March, 2024      

Kreaturae, David Em, 2023        

Digital art pioneer David Em’s work has been published and exhibited internationally. He was the first artist to make images with pixels at the Xerox Palo Alto Research Center in 1975. He then went on to build articulated 3D creatures with mainframes at the company Information International Incorporated in 1976. As an Artist-in-Residence at NASAs Jet Propulsion Laboratory from 1976 to 1988, he constructed some of the first navigable virtual worlds, following that with another Artist-in-Residency at the California Institute of Technology from 1985 to 1988.

Ems recent creations engage with the myriad possibilities of AI. 

JODY ZELLEN: Tell us a little about your involvement with AI.

DAVID EM: The AI experience for me has been very much like working with a writing partner, where we’re working together, I’m putting stuff out there, the system responds to it, the system does unexpected things and comes up with ideas I never would’ve come up with on my own, just like when you’re working with someone in a creative way.
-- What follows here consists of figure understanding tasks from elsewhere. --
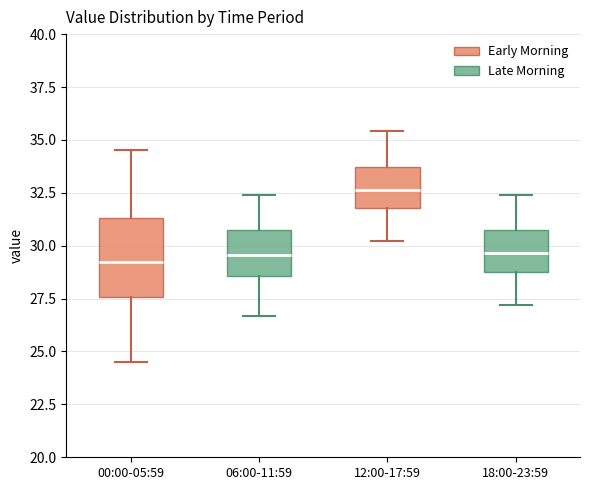

Which box has the highest median line?

12:00-17:59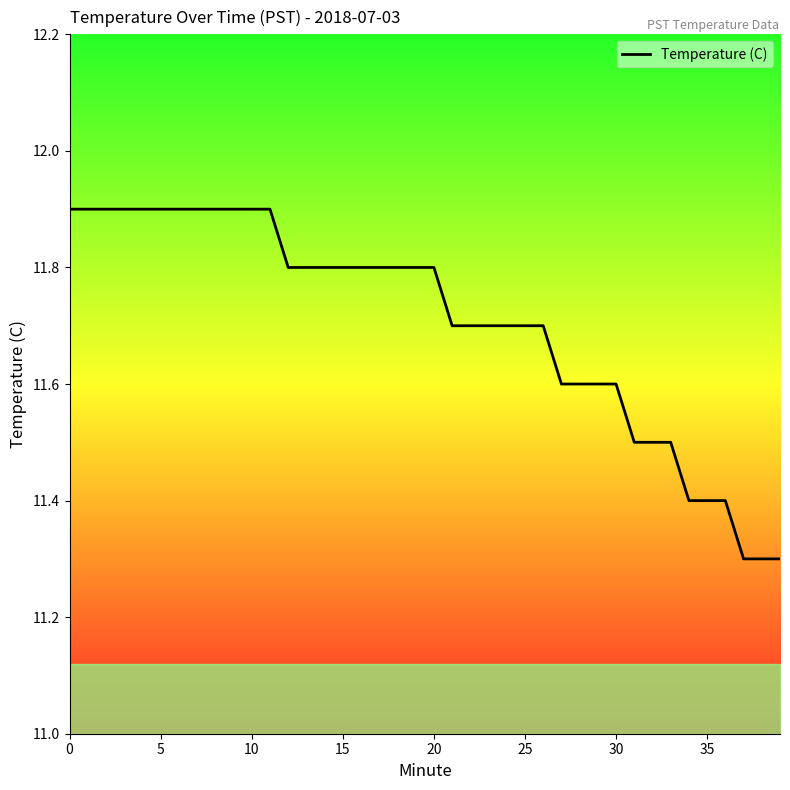

How many lines are shown in the chart?

1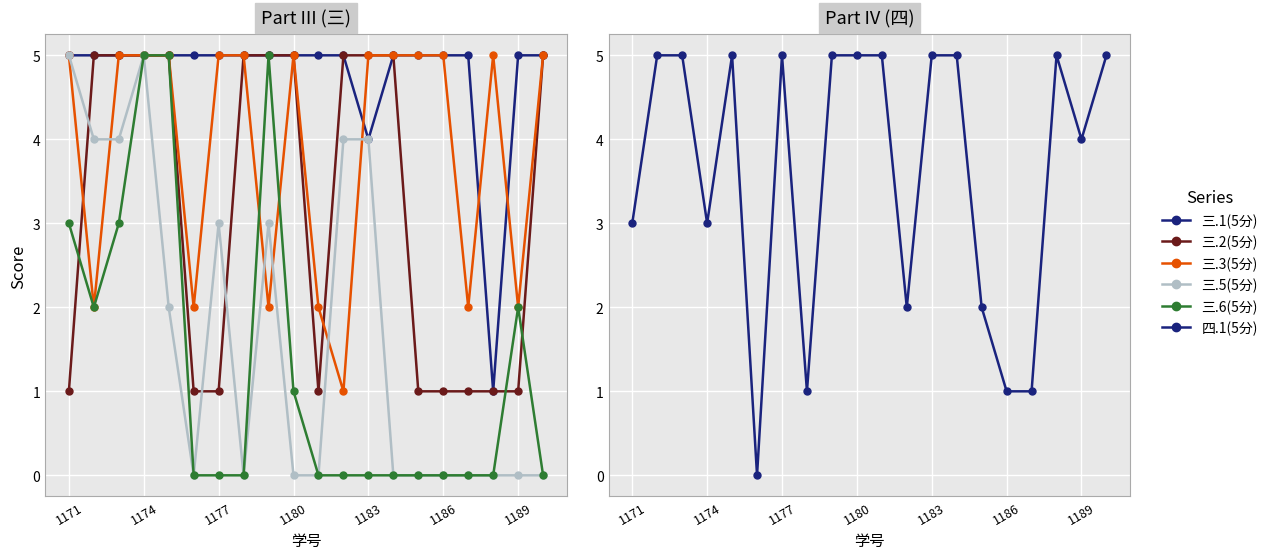

Is it true that 三.2(5分) equals 1 at 16?

False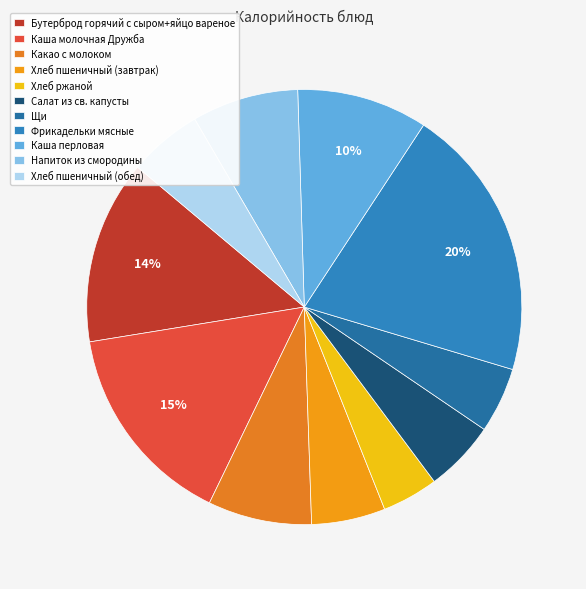

Does any single category account for the majority?

No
It’s changed things for me perspective-wise, one of which is the way I look — not at the pictures but the process of looking at the pictures

JODY: How is working with AI and the incredible  number of images generated?

DAVID:  Images come quickly using AI in literally a minute Ill make a half-dozen variations on an interesting idea. By the end of a night, Ill have 200 to 300 pictures to assess. The curating now becomes as important as the actual act of creation.

JODY: Could you share how you created your 2024 New Years card, as well as the surprises the AI generated from the elements you fed it?

Hapy New Year, David Em, 2023        

DAVID:  I’d been playing around with lizard people for a while. By the time I generated the New Year’s card, I had a body of work with lizard people doing different things. I also had images of oceans and waves, so I put them together. I wanted the picture to be celebratory, so I had them drinking champagne out of flutes. It took a few tries to get that to where I wanted it to be. I probably made 40 images of which I selected this one, which was maybe number 25.

But as you can see, the AI sometimes makes mistakes. In the card, Happy is spelled “H-A-P-Y”, there’s a missing “P”. I thought that was cool. I liked that, but that isn’t what was supposed to happen. That was the AI. I’ve always loved accidents in art, and so getting that “H-A-P-Y” was a nice dividend.

For another series I began with anthropomorphic jaguars battling in a jungle. There are Maya-looking temples with a body of water between the jaguars, and coming out of the body of water is this crocodile-snake thing. I’d asked the AI to put a couple crocodiles in the scene, and the crocodiles are there, but I hadn’t asked it for the crocodile-snake combination. The AI created this creature, this surrealistic creature that doesn’t exist in real life. I zeroed right in on that. I went, “Whoa, that’s interesting!” Now I’m going down a path that was not predictable. That led to a series of pictures based on creatures that are mashups of other beings.

Balam Wars, David Em, 2023       

AI is the tool I always wanted. To be able to say, “Make this happen, make that happen,” is very attractive to me. With the AI, I’m finding I can take still imagery to a whole new level. There’s no end to how many points of view, places you can go, things you can do. The possibilities are endless.

Every single picture we look at triggers associations and neural responses in our brains. A still image is not just a still image, it’s a portal. If you place the right ones around you, you open yourself up to infinity.